In contrast to proportionality , the correlation is only a statistical relationship. The linear or monotonic relationship between two variables is often determined. This means in these cases that the correlation between and can be described by the equation ; is there is a positive correlation, when there is a negative correlation ago. From this property it follows that no estimation of is possible without knowing the parameters and . The parameters for the assumed linear relationship can be estimated using a linear regression . ${\ displaystyle x}$${\ displaystyle y}$${\ displaystyle y_ {i} = \ beta _ {1} + \ beta _ {2} \ x_ {i} + \ varepsilon _ {i}}$${\ displaystyle \ beta _ {2}> 0}$${\ displaystyle \ beta _ {2} <0}$${\ displaystyle y}$${\ displaystyle \ beta _ {1}}$${\ displaystyle \ beta _ {2}}$

The confusion of correlation and direct causal connection is promoted by the fact that mathematically very similar methods are used when calculating the correlation coefficients according to Pearson and in linear regression with an independent variable. The coefficient of determination is given in regression analyzes ; it is equal to the squared correlation coefficient and describes the explained variance of the simple regression model. This encourages the false assumption that the two methods with their respective possible interpretations are interchangeable. The correlation describes the strength of the relationship, while the regression measures an assumed causal direction of the relationship. ${\ displaystyle r_ {xy}}$ ${\ displaystyle R ^ {2}}$${\ displaystyle r_ {xy} ^ {2}}$

## Use in capital investments

The term correlation is of considerable importance in capital investments . The following applies: The lower the correlation between the individual investments, the lower the overall risk of the entire portfolio.

Example of positive correlation: If a portfolio only consists of many individual stocks, the decline in the price of stock 1 can also lead to a loss in value of stock 2 and also stock 3 in a certain ratio. If the portfolio consists of equities and half of bonds, the loss is smaller because there is only a slight correlation between equities and bonds.

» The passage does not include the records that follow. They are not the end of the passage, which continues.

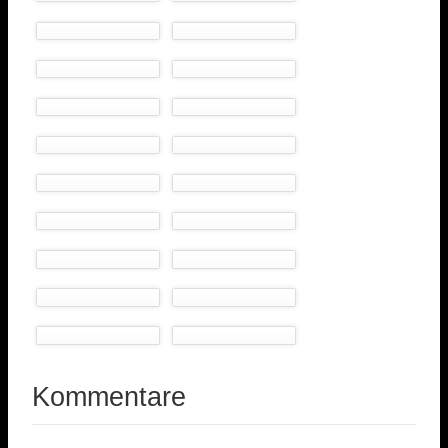
Kommentare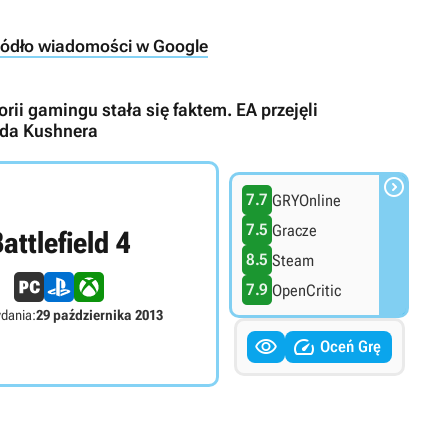
ródło wiadomości w Google
rii gamingu stała się faktem. EA przejęli
reda Kushnera

7.7
GRYOnline
7.5
Gracze
attlefield 4
8.5
Steam
7.9
OpenCritic
dania:
29 października 2013


Oceń Grę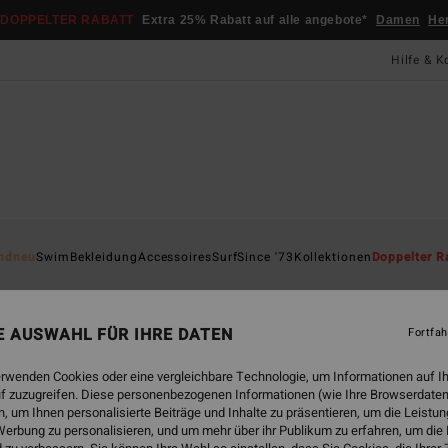
DOPPELTER RABATT
Extra 25% Rabatt auf alle angebote*
Damen
He
Hilfe & K
Startsei
ndneu
Swim
Bekleidung
Accessoires
Surf
Since '73
Kollektionen
Doppelter R
Sw
Fraue
NE AUSWAHL FÜR IHRE DATEN
Fortfah
5.0
erwenden Cookies oder eine vergleichbare Technologie, um Informationen auf I
49,
f zuzugreifen. Diese personenbezogenen Informationen (wie Ihre Browserdaten
 um Ihnen personalisierte Beiträge und Inhalte zu präsentieren, um die Leist
erbung zu personalisieren, und um mehr über ihr Publikum zu erfahren, um die
Farbe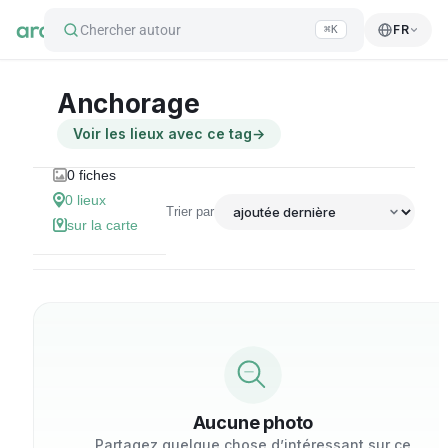
Chercher autour
FR
⌘K
Anchorage
Voir les lieux avec ce tag
→
0
fiches
0
lieux
Trier par
sur la carte
Aucune photo
Partagez quelque chose d’intéressant sur ce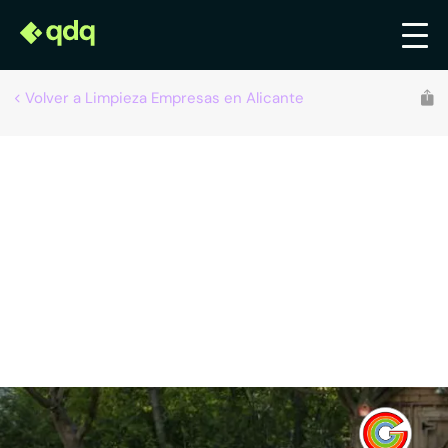
Volver a Limpieza Empresas en Alicante
Recomendado por qdq
Servicios y Mantenimiento Global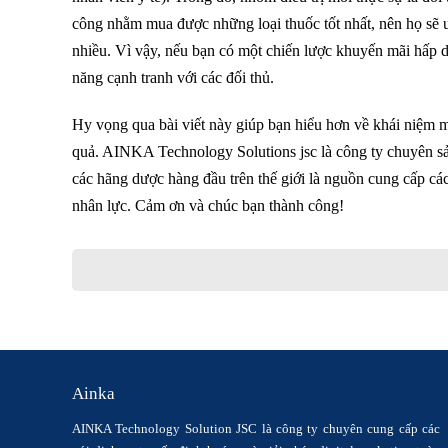
công nhằm mua được những loại thuốc tốt nhất, nên họ sẽ ư
nhiều. Vì vậy, nếu bạn có một chiến lược khuyến mãi hấp 
năng cạnh tranh với các đối thủ.
Hy vọng qua bài viết này giúp bạn hiểu hơn về khái niệm m
quả. AINKA Technology Solutions jsc là công ty chuyên sả
các hãng dược hàng đầu trên thế giới là nguồn cung cấp cá
nhân lực. Cảm ơn và chúc bạn thành công!
Ainka
AINKA Technology Solution JSC là công ty chuyên cung cấp các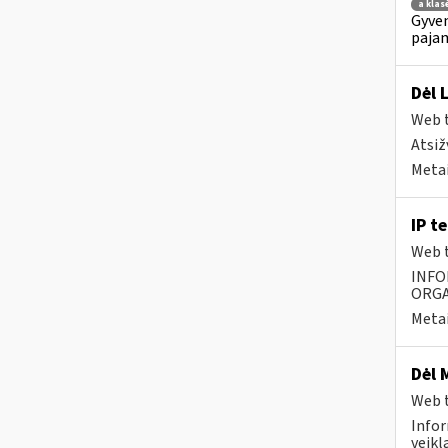
a klas
Gyven
pajam
Dėl 
Web t
Atsiž
Metai
IP t
Web t
INFO
ORGA
Metai
Dėl 
Web t
Infor
veikl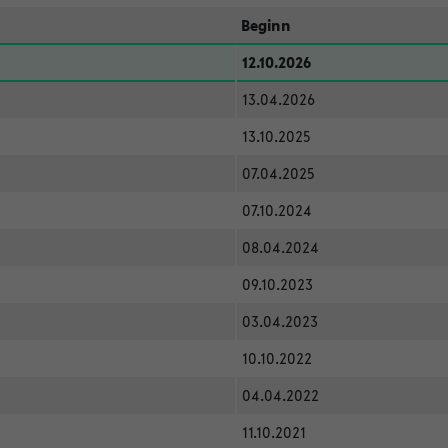
Beginn
12.10.2026
13.04.2026
13.10.2025
07.04.2025
07.10.2024
08.04.2024
09.10.2023
03.04.2023
10.10.2022
04.04.2022
11.10.2021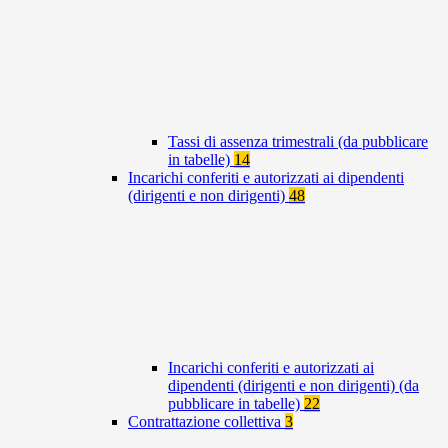
Tassi di assenza trimestrali (da pubblicare
in tabelle)
14
Incarichi conferiti e autorizzati ai dipendenti
(dirigenti e non dirigenti)
48
Incarichi conferiti e autorizzati ai
dipendenti (dirigenti e non dirigenti) (da
pubblicare in tabelle)
22
Contrattazione collettiva
3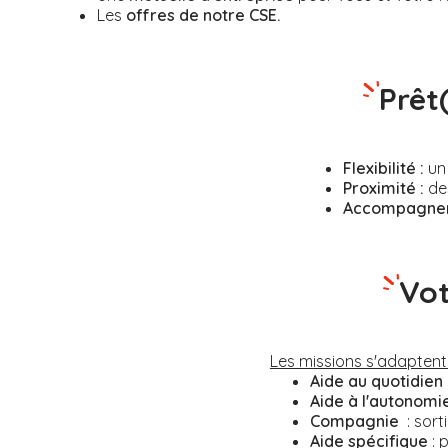
Les
offres de notre CSE.
Prêt
Flexibilité :
un 
Proximité :
des
Accompagnem
Vot
Les missions s'adaptent 
Aide au quotidien 
Aide à l'autonomi
Compagnie
: sort
Aide spécifique
: 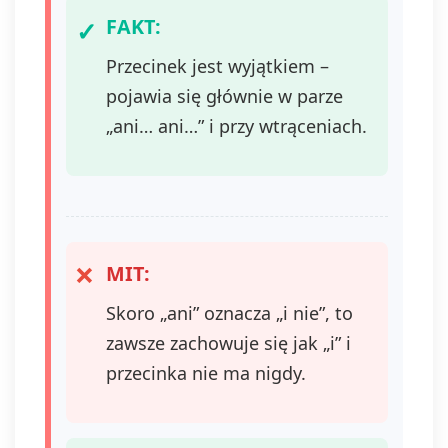
FAKT:
Przecinek jest wyjątkiem –
pojawia się głównie w parze
„ani… ani…” i przy wtrąceniach.
MIT:
Skoro „ani” oznacza „i nie”, to
zawsze zachowuje się jak „i” i
przecinka nie ma nigdy.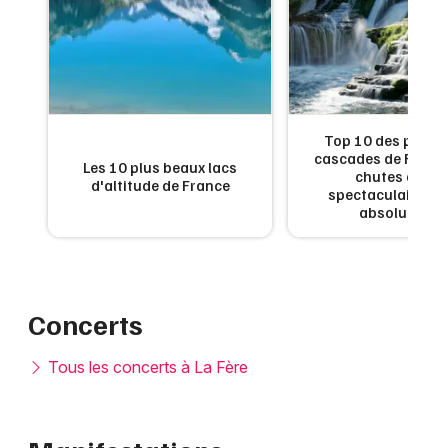
Montpellier
Spectacles
Nantes
Concerts
Nice
Paris
Sports
de
Top 10 des plus b
:
cascades de France
Les 10 plus beaux lacs
Strasbourg
en
chutes d'eau
Soirées
d'altitude de France
x
spectaculaires à 
absolument
Toulouse
Sorties famille
Toutes les villes
Expos
Concerts
Sorties & loisirs
Tous les concerts à La Fère
Aisne
Picardie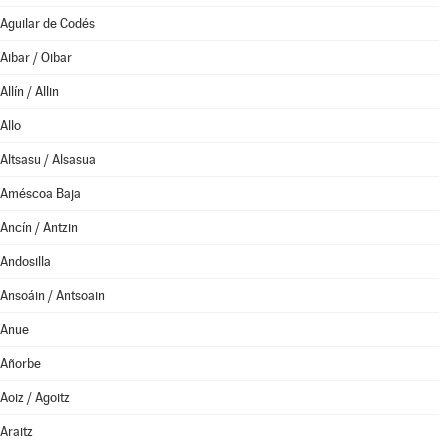
Aguilar de Codés
Aibar / Oibar
Allín / Allin
Allo
Altsasu / Alsasua
Améscoa Baja
Ancín / Antzin
Andosilla
Ansoáin / Antsoain
Anue
Añorbe
Aoiz / Agoitz
Araitz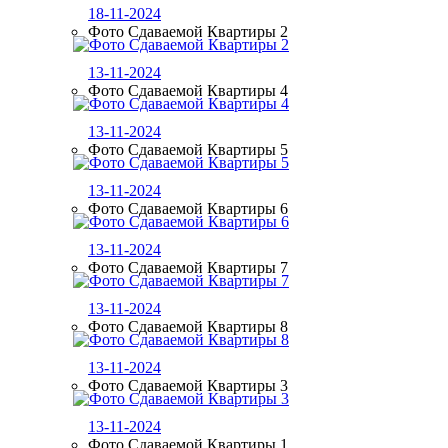
18-11-2024
Фото Сдаваемой Квартиры 2
13-11-2024
Фото Сдаваемой Квартиры 4
13-11-2024
Фото Сдаваемой Квартиры 5
13-11-2024
Фото Сдаваемой Квартиры 6
13-11-2024
Фото Сдаваемой Квартиры 7
13-11-2024
Фото Сдаваемой Квартиры 8
13-11-2024
Фото Сдаваемой Квартиры 3
13-11-2024
Фото Сдаваемой Квартиры 1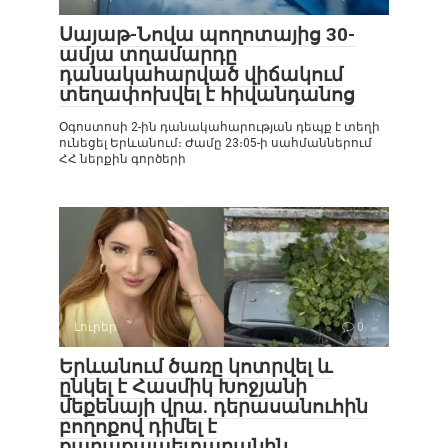
Սայաթ-Նովա պողոտայից 30-
ամյա տղամարդը
դանակահարված վիճակում
տեղափոխվել է հիվանդանոց
Օգոստոսի 2-ին դանակահարության դեպք է տեղի
ունեցել Երևանում։ Ժամը 23։05-ի սահմաններում
ՀՀ ներքին գործերի
Լուրեր
0
Երևանում ծառը կոտրվել և
ընկել է Հասմիկ Խոջյանի
մեքենայի վրա. դերասանուհին
բողոքով դիմել է
քաղաքապետարանին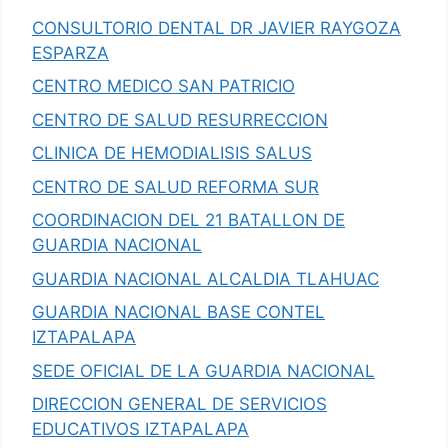
CONSULTORIO DENTAL DR JAVIER RAYGOZA
ESPARZA
CENTRO MEDICO SAN PATRICIO
CENTRO DE SALUD RESURRECCION
CLINICA DE HEMODIALISIS SALUS
CENTRO DE SALUD REFORMA SUR
COORDINACION DEL 21 BATALLON DE
GUARDIA NACIONAL
GUARDIA NACIONAL ALCALDIA TLAHUAC
GUARDIA NACIONAL BASE CONTEL
IZTAPALAPA
SEDE OFICIAL DE LA GUARDIA NACIONAL
DIRECCION GENERAL DE SERVICIOS
EDUCATIVOS IZTAPALAPA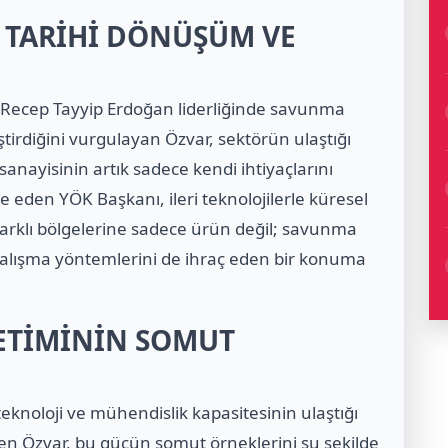
 TARİHİ DÖNÜŞÜM VE
 Recep Tayyip Erdoğan liderliğinde savunma
tirdiğini vurgulayan Özvar, sektörün ulaştığı
anayisinin artık sadece kendi ihtiyaçlarını
de eden YÖK Başkanı, ileri teknolojilerle küresel
 farklı bölgelerine sadece ürün değil; savunma
e çalışma yöntemlerini de ihraç eden bir konuma
ETİMİNİN SOMUT
 teknoloji ve mühendislik kapasitesinin ulaştığı
rten Özvar, bu gücün somut örneklerini şu şekilde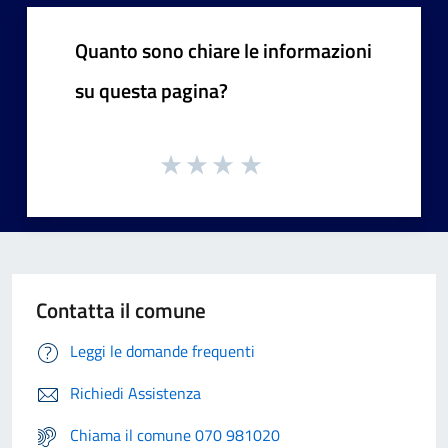
Quanto sono chiare le informazioni
su questa pagina?
Contatta il comune
Leggi le domande frequenti
Richiedi Assistenza
Chiama il comune 070 981020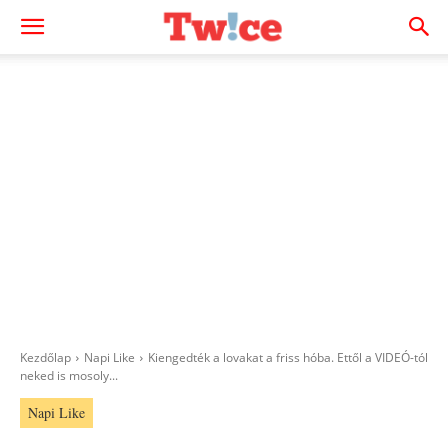
Kezdőlap
Napi Like
Kiengedték a lovakat a friss hóba. Ettől a VIDEÓ-tól
neked is mosoly...
Napi Like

However, there are also negative correlations, albeit smaller ones, e.g. B. regarding share pension. If the stock market is weak, there is a tendency to invest in bonds (capital flight into the safe haven ). The bond prices are rising. However, this does not compensate for the complete loss in the equity sector. It therefore makes sense to diversify into investments other than bonds and stocks. The risk reduction through diversification or investment into negatively correlated assets is called hedging . With ideal diversification, the correlation between the returns is negative (more precisely: −1).

According to the Markowitz model, reducing the correlation of the overall portfolio in relation to its individual investments improves the risk-return ratio. On a long-term basis, a higher return is achieved with a lower risk.

The correlation primarily makes statements about the direction of the course, e.g. B. from stock prices, but not about the extent of the respective change. From the positive correlation of a share of 0.8, for example, it cannot be calculated by how much the share price rises in the event of a 3% increase in the DAX . Nor does the correlation say whether the DAX affects the share or the share affects the DAX. The Capital Asset Pricing Model was developed for the analysis of securities , where the beta factor comes into play as an important key figure.